While the UK’s pension risk transfer (PRT) market is motoring on at a heady clip, across the Irish Sea, Ireland’s nascent market is firmly in gear – but is yet to put its foot on the accelerator pedal.
The paucity of trustees exploring de-risking plans has been attributed to both the relatively small pool of defined benefit (DB) schemes in the Republic of Ireland and local prudential regulations. That could be about to change, though, as scheme funding levels improve and administrators watch with interest the rapid uptake of bulk annuity purchase trends among similarly sized British schemes.

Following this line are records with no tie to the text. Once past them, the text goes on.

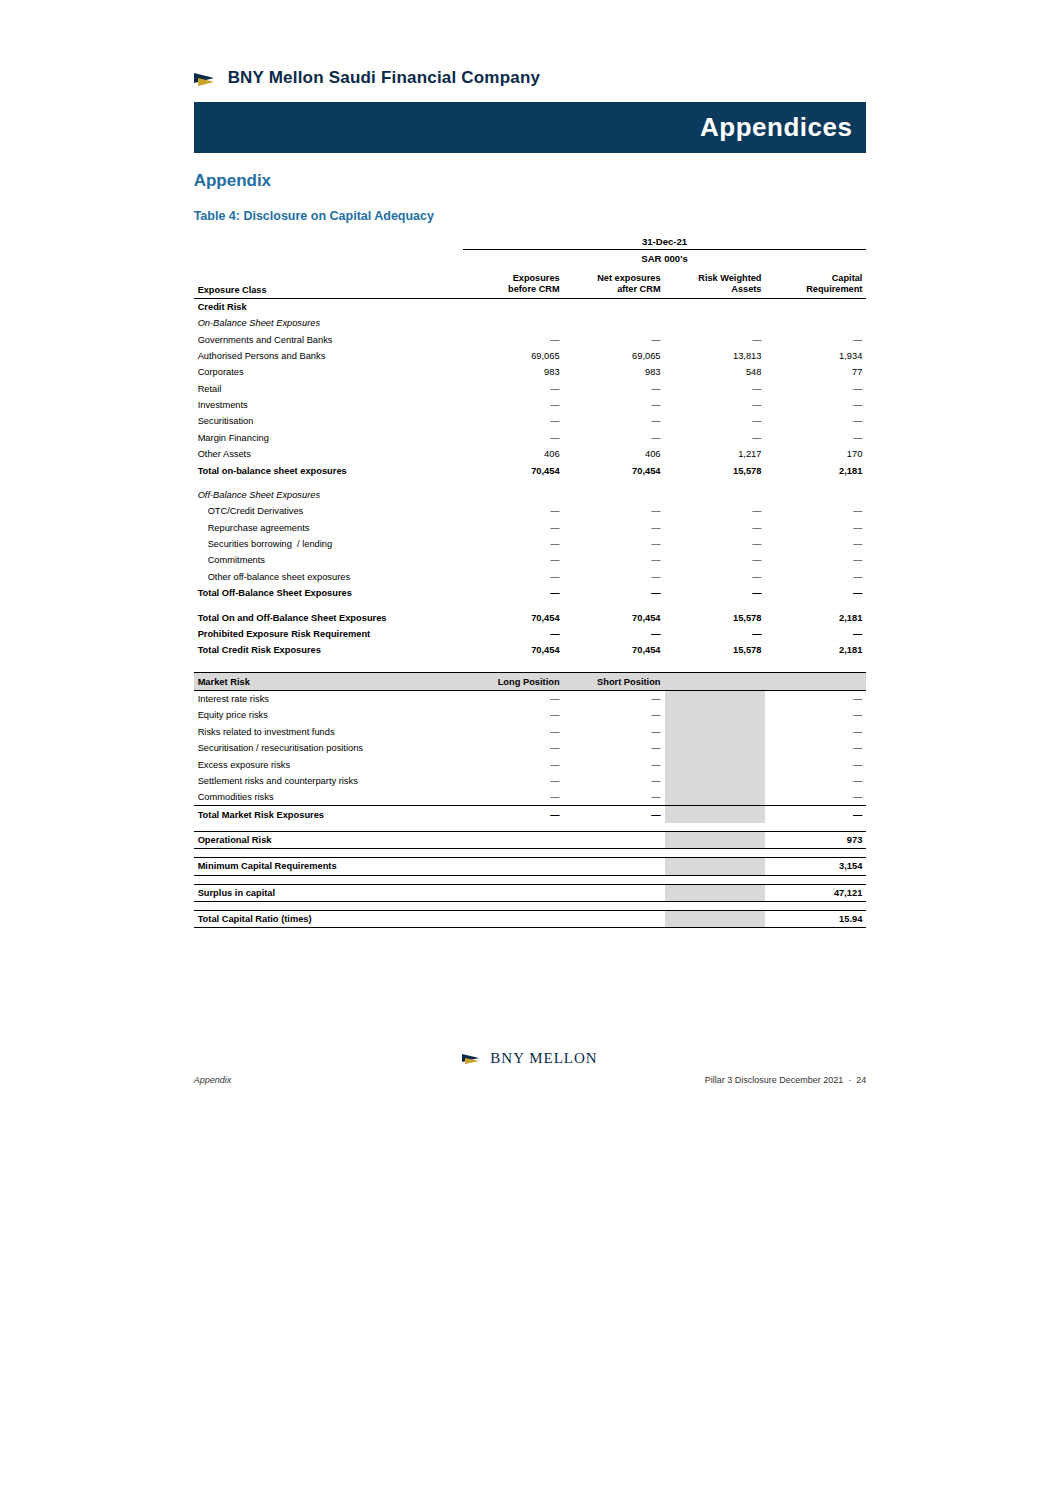BNY Mellon Saudi Financial Company
Appendices
Appendix
Table 4: Disclosure on Capital Adequacy
| | 31-Dec-21 |
| --- | --- |
| | SAR 000's |
| Exposure Class | Exposures before CRM | Net exposures after CRM | Risk Weighted Assets | Capital Requirement |
| Credit Risk | | | | |
| On-Balance Sheet Exposures | | | | |
| Governments and Central Banks | — | — | — | — |
| Authorised Persons and Banks | 69,065 | 69,065 | 13,813 | 1,934 |
| Corporates | 983 | 983 | 548 | 77 |
| Retail | — | — | — | — |
| Investments | — | — | — | — |
| Securitisation | — | — | — | — |
| Margin Financing | — | — | — | — |
| Other Assets | 406 | 406 | 1,217 | 170 |
| Total on-balance sheet exposures | 70,454 | 70,454 | 15,578 | 2,181 |
| Off-Balance Sheet Exposures | | | | |
| OTC/Credit Derivatives | — | — | — | — |
| Repurchase agreements | — | — | — | — |
| Securities borrowing / lending | — | — | — | — |
| Commitments | — | — | — | — |
| Other off-balance sheet exposures | — | — | — | — |
| Total Off-Balance Sheet Exposures | — | — | — | — |
| Total On and Off-Balance Sheet Exposures | 70,454 | 70,454 | 15,578 | 2,181 |
| Prohibited Exposure Risk Requirement | — | — | — | — |
| Total Credit Risk Exposures | 70,454 | 70,454 | 15,578 | 2,181 |
| Market Risk | Long Position | Short Position | | |
| Interest rate risks | — | — | | — |
| Equity price risks | — | — | | — |
| Risks related to investment funds | — | — | | — |
| Securitisation / resecuritisation positions | — | — | | — |
| Excess exposure risks | — | — | | — |
| Settlement risks and counterparty risks | — | — | | — |
| Commodities risks | — | — | | — |
| Total Market Risk Exposures | — | — | | — |
| Operational Risk | | | | 973 |
| Minimum Capital Requirements | | | | 3,154 |
| Surplus in capital | | | | 47,121 |
| Total Capital Ratio (times) | | | | 15.94 |
BNY MELLON
Appendix Pillar 3 Disclosure December 2021 · 24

“The Irish pension risk transfer market is at a relatively early stage but is an evolving and competitive market,” said Ian Moynihan, Director of Propositions, Employer Solutions at Irish Life.
The potential for an Irish PRT market is undoubtedly there, argue experts. With around €70bn invested in DB schemes, capital is available, even if it is a fraction of the estimated £1.5trn of assets in UK schemes.
And deals have been done. About €2.2bn of Irish DB assets were absorbed by insurers in the past eight years, according to Irish Life estimates. And with the stronger funding positions of the nation’s schemes and the growth of the broader pension market – at around 3% in the fourth quarter of last year to €146bn – expectations are high that the Irish PRT market is poised to move up a gear.
“The last 18 months have seen an increase in activity as measured by quotation requests and transactions, driven by several factors,” said Moynihan.
“These include improved scheme funding positions and consequently attractive pricing; an alignment of corporate and trustee views, and scheme sponsor experience in other markets.”
Hopes for growth in the local market have been raised by the experience of smaller schemes in the UK, which have accounted for a majority of the record levels of transactions in the past two or three years. While the market has seen ever-larger deals struck by large corporate and public bodies, sub-£100m transactions accounted for about four fifths of the £50bn of risk transfers in 2023.
That’s been aided by the emergence of streamlined, templated buy-in solutions that have enabled insurers and advisers to complete more deals quicker.
“Many suggest [slow PRT growth in Ireland] is because the market is too small to support large-scale transactions like you see in the UK [although] recent smaller scale transactions in the UK suggest that there could be opportunities for growth,” said Richard Kelly, Partner at Ogier.
Light at the end of the tunnel is also provided by the experience acquired by insurers based in Ireland which have sister companies that are active in the UK PRT market; Aviva, Canada Life and Standard Life, to name just three.
“That suggests that the expertise is available,” said Ogier’s Kelly.
Regulations in Ireland, which do not apply to the UK, have also put the brakes on the development of the Irish PRT market.
The Institutions for Occupational Retirement Provision II (IORP II) directive and its review have placed stricter governance and risk standards on schemes that have raised the administrative burden and costs to sponsors and trustees.
“It is fair to say that the market has not grown as quickly as might have been expected in light of improvements in scheme funding levels, possibly due to externalities like the Covid pandemic and IORP II compliance taking up trustee and sponsor bandwidth,” said Moynihan.
Other regulations have been cited as reasons why the Irish market is growing slowly, including the EU’s Digital Operational Resilience Act (DORA), which is aimed at bolstering the resilience of financial companies’ information and communication technology risks, for example.
It is arguable, however, that the increased costs of complying with new regulations could encourage schemes to move towards buy-in and buy-out to avoid the additional overhead of compliance. At the same time, the IORP II directive’s requirements for improved governance and data readiness would arguably make schemes more attractive to insurers because much of the administrative preparation needed for buy-in and, further down the road, buy-out, would already have been completed.
However quickly the market improves, it will have different characteristics than in the UK. De-risking growth in Ireland’s DB schemes is likely to be short-lived because there are so few remaining. While DBs had been the backbone of pensions provisions, “over the past two decades, schemes have closed to new entrants and future accruals [because of] funding pressure from falling interest rates and market volatility”, said Moynihan.
Nevertheless, Irish Life anticipates that the hole would be filled by the availability of deferred annuities – policies that behave like DBs through core benefits such as choice of retirement date, a lump sum at retirement, a surrender option and death benefits.
“We expect the availability of a full risk transfer solution to drive an increase in market activity, as deferred annuities become available in the Irish market,” said Moynihan.